Spirometry interpretation: still working towards clarity & consistency


By Mardi Chapman

31 Jul 2018

Variations in spirometry interpretation between labs in Australia is leading to inconsistencies in diagnosis and management  of obstructive lung disease, a study suggests.

Findings from a survey of 36 TSANZ-accredited lung function laboratories in Australia and New Zealand reveal ‘substantial’ variation between institutions in how laboratories define the lower limit of normal range, airflow obstruction and significant bronchodilator reversibility, as well as their choice of spirometry reference equations.

All but one of the laboratories were public facilities and most tested adult or both adult and paediatric populations, according to the results published by Victorian respiratory specialists in Internal Medicine Journal.

Most laboratories (75%) defined the lower limit of the normal range using the 5th percentile, while almost one in five (19.4%) used a fixed cut-off definition that risked ‘under classification of obstruction in the young and over classification in older adults’.

The study also found 80.5% of labs used FEV1/FVC as the sole parameter to identify airflow obstruction with a minority of labs using other combinations of parameters.

And most labs (69.4%) defined airflow obstruction as FEV1/FVC below the 5th percentile versus FEV1/FVC < 0.70 or other fixed cut-offs.

In line with American Thoracic Society (ATS) guidelines, most laboratories used ≥ 200mL and ≥12% increase in FEV1 and/or FVC as the definition of significant bronchodilator response however others used the GOLD or COPD-X definition of ≥ 200mL and ≥ 12% increase in FEV1 only.

Laboratories used a variety of reference equations with fewer than half (44.4%) using the Global Lung Initiative equations (GLI 2012) as recommended by the Australia and New Zealand Society of Respiratory Science (ANZSRS).

The study authors said the discordance in interpretation practice was substantial especially given the fact that all labs were TSANZ accredited.

“The observed variation is likely to be amplified when non-accredited testing facilities throughout Australia and New Zealand are taken into account. The variation in practice may translate into clinically appreciable differences for the diagnosis and management of common obstructive respiratory conditions,” they wrote.

Co-author Dr Nicolette Holt from the Alfred Hospital’s department of respiratory medicine told the limbic increased education, training and awareness regarding current ATS/ERS definitions and choice of reference sets was required.

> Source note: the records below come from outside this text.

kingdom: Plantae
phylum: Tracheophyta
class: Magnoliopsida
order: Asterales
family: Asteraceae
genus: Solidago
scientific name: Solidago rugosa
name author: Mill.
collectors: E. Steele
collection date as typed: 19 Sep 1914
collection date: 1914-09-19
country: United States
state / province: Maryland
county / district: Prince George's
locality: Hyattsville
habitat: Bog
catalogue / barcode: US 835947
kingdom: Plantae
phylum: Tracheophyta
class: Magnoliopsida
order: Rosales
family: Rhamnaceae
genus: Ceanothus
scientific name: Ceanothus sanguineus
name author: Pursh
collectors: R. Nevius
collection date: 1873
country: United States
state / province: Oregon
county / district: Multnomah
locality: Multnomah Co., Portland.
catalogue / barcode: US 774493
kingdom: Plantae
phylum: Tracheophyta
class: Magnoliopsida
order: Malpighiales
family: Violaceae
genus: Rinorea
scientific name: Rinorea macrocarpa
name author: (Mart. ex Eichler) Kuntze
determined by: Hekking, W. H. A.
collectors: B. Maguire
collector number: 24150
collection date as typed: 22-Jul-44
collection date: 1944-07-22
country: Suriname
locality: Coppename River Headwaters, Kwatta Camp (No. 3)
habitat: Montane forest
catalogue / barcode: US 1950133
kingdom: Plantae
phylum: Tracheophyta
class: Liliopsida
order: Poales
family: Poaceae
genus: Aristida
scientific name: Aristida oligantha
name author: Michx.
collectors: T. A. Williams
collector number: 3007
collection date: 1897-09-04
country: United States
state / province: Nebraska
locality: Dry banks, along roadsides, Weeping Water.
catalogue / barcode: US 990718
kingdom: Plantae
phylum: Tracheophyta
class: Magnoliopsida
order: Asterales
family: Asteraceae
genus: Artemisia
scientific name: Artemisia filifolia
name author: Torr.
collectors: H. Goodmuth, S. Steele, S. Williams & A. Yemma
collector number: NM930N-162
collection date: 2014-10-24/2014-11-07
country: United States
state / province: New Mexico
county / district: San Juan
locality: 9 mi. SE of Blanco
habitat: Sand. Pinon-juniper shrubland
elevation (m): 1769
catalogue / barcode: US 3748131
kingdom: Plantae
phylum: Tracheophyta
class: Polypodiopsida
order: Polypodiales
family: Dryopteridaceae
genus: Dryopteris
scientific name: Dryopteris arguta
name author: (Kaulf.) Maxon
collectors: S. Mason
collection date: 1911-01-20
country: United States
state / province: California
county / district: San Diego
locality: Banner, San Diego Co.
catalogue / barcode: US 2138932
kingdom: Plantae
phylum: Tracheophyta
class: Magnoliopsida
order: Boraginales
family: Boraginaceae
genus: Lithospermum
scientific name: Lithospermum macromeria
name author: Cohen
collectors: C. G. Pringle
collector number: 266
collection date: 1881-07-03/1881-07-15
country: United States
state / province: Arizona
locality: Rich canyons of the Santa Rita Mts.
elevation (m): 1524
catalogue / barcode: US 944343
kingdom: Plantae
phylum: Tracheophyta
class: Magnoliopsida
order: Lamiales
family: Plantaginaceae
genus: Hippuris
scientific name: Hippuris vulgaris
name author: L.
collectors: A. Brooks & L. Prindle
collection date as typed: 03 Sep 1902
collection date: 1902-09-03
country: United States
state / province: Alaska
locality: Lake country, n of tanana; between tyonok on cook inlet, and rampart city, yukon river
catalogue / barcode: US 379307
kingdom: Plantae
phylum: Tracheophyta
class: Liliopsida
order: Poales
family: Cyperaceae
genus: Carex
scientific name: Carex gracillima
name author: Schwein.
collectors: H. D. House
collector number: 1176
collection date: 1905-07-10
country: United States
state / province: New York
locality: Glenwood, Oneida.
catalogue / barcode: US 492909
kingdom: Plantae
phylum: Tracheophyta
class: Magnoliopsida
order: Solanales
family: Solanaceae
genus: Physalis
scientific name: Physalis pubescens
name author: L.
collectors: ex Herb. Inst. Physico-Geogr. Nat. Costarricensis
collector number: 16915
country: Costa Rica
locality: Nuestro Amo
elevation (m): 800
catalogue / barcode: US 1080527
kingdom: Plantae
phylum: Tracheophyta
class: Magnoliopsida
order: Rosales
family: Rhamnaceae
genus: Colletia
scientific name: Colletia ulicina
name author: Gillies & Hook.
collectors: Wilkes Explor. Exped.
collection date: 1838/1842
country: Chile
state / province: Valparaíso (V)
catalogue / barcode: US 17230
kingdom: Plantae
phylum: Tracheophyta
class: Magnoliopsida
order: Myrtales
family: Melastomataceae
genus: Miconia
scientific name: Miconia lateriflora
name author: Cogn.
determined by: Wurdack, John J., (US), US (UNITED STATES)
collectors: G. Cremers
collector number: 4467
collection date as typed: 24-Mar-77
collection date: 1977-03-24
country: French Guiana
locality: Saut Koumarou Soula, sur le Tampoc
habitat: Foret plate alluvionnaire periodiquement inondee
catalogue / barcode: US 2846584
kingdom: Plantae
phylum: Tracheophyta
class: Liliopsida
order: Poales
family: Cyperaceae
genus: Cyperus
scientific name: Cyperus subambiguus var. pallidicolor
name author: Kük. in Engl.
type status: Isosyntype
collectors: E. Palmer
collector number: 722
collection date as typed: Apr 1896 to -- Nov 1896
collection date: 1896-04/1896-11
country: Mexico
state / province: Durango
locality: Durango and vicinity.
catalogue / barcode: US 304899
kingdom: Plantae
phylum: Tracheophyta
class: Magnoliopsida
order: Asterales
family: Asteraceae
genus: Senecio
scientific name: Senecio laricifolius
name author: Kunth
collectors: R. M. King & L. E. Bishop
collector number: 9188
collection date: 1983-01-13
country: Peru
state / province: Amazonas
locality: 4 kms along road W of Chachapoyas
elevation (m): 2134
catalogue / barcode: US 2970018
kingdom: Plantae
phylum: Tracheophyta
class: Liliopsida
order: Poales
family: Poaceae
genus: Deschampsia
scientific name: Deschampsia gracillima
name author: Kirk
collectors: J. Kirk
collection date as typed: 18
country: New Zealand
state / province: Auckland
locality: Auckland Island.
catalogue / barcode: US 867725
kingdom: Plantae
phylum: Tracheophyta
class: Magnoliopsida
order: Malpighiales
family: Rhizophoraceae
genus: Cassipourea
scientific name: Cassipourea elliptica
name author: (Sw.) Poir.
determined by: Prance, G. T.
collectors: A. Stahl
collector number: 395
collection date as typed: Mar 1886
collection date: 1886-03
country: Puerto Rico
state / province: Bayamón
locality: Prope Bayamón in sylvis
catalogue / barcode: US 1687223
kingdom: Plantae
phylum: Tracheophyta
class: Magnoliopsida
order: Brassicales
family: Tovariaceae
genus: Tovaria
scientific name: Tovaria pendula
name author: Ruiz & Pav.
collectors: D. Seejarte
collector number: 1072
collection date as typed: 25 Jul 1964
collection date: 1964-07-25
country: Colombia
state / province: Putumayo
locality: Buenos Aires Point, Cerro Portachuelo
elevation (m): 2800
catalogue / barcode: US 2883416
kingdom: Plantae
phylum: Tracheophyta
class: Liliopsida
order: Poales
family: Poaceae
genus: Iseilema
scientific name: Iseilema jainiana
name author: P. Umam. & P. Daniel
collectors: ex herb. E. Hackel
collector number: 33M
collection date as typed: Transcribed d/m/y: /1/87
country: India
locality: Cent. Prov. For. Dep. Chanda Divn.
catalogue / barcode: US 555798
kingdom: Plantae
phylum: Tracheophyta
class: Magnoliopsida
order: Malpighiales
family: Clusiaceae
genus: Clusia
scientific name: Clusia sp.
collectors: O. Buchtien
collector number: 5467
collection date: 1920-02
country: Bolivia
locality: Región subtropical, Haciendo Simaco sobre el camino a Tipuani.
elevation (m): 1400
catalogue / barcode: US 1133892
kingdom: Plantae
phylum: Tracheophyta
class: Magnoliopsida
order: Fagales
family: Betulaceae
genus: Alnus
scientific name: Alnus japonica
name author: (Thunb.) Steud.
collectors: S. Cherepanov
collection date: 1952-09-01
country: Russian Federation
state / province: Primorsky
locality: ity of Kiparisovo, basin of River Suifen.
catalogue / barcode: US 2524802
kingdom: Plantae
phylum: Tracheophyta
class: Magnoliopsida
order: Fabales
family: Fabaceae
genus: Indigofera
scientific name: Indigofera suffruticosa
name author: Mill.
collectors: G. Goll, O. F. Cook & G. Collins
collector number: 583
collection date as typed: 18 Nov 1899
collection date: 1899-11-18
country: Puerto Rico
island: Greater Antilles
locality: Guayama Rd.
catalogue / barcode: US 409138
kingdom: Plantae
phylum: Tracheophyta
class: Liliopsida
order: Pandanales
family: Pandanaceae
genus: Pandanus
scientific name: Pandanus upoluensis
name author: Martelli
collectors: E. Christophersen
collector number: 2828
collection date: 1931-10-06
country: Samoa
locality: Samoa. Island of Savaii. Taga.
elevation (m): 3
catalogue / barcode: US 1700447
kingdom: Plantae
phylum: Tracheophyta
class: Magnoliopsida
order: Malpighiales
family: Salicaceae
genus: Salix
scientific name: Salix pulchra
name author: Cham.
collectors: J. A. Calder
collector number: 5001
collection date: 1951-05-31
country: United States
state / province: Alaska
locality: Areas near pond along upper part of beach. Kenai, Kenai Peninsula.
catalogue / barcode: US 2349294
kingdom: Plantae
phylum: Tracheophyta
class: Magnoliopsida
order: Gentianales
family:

“Professional bodies ANZSRS and TSANZ need to continue to work towards standardisation of interpretation practices in Australia and New Zealand,” she said.

At the moment, two patients of the same gender, age, height, race, and with the same absolute lung function result performed at different centres may be managed differently due to the different definitions.

“Potentially, referring clinicians can re-interpret results based on current ATS/ERS spirometry interpretation definitions rather than accept a lab report. But really it is the responsibility of labs to ensure that they conform to latest recommendations regarding interpretation,” she said.

The TSANZ accreditation manual recommends use of the ATS/ERS standards for interpretation of spirometry.

However the study noted that the differences between clinical practice guidelines contributed to the variation in spirometry interpretation.